Exercise goal: Find each line in the material below that contains the word "kerja", and copy those lines in full.

Excerpted data:
######

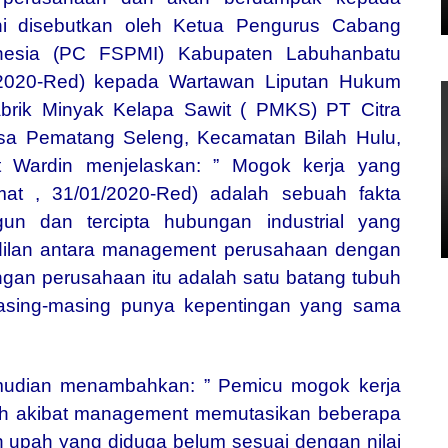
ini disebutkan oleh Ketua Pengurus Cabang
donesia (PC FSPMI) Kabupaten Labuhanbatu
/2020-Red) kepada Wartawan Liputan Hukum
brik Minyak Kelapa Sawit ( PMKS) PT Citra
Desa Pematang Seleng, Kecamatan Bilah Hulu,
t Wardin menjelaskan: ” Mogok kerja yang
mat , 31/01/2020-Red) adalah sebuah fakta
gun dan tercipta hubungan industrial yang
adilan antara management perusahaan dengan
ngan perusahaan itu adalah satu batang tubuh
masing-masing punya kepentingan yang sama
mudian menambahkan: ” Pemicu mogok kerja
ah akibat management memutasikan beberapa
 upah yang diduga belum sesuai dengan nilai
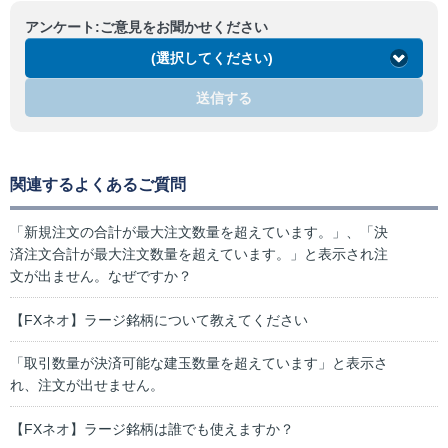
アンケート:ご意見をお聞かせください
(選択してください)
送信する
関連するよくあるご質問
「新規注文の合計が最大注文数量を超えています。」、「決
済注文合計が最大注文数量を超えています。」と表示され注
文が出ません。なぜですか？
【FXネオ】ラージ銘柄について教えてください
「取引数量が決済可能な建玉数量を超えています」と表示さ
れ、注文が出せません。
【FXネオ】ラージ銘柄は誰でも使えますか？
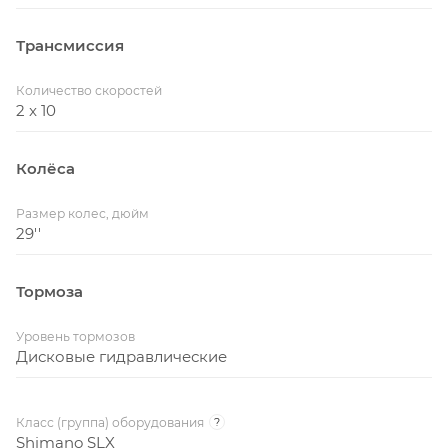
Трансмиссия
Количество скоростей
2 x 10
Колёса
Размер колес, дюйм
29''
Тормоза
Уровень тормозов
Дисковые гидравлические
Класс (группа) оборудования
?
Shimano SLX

######

Response:
t Wardin menjelaskan: ” Mogok kerja yang
mudian menambahkan: ” Pemicu mogok kerja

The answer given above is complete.